23. The system according to any one of claims 20 to 22, wherein the region of interest is near the base of the septum.

24. The system according to any one of claims 20 to 23, wherein the region of interest spans a depth range of about 1 cm near the base of the septum.

25. The method according to any one of claims 19 to 24, wherein the MR
images are line images obtained by an MR pulse sequence.

26. The method according to any one of claims 19 to 24, wherein the MR
images are line images obtained by 2D excitations.

27. The method according to any one of claims 16 to 26, wherein the MR
images are generated during a breath hold.

28. The method according to any one of claims 19 to 27, wherein the beginning and the end of diastasis are determined relative to an R-peak.

29. The method according to claim 28, wherein the R-peak is determined by using an ECG.

30. The method according to any one of claims 19 to 29, where the start and end times of diastasis are determined by finding time points that mark the approach to and departure from, respectively, a low velocity time period in between the velocity peaks associated with early and late ventricular filling.

31. The method according to any one of claims 19 to 29, where the start and end of diastasis is determined by finding a time period in between the velocity peaks associated with early and late ventricular filling where the absolute velocity is below a selected threshold.

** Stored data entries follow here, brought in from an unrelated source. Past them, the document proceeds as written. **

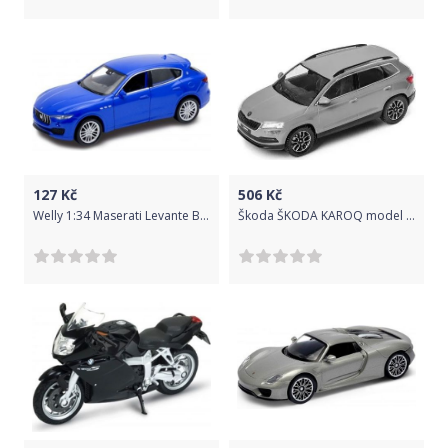
127
Kč
506
Kč
Welly 1:34 Maserati Levante Bíla
Škoda ŠKODA KAROQ model 1:43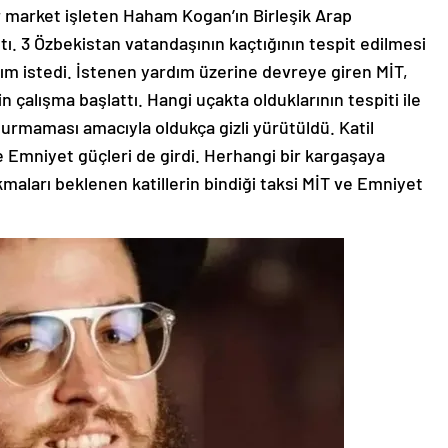
er market işleten Haham Kogan’ın Birleşik Arap
tı. 3 Özbekistan vatandaşının kaçtığının tespit edilmesi
m istedi. İstenen yardım üzerine devreye giren MİT,
n çalışma başlattı. Hangi uçakta olduklarının tespiti ile
urmaması amacıyla oldukça gizli yürütüldü. Katil
ye Emniyet güçleri de girdi. Herhangi bir kargaşaya
aları beklenen katillerin bindiği taksi MİT ve Emniyet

32. The method according to any one of claims 19 to 31, wherein the magnetic resonance image is generated from phase data obtained from the MRI.

33. The method according to any one of claims 19 to 32, wherein the magnetic resonance image is generated from magnitude data obtained from the MRI.

34. The method according to any one of claims 19 to 33, wherein diastasis is determined by intersecting the diastasis windows from multiple heartbeats.

35. The method according to any one of claims 19 to 34, wherein diastasis is determined to be the period in between the average start and end times of the diastasis windows from multiple heartbeats.

36. The method according to any one of claims 19 to 35, wherein heart rate is observed such that an observation of a predetermined threshold of heart rate change signals that a new timing of diastasis must be determined.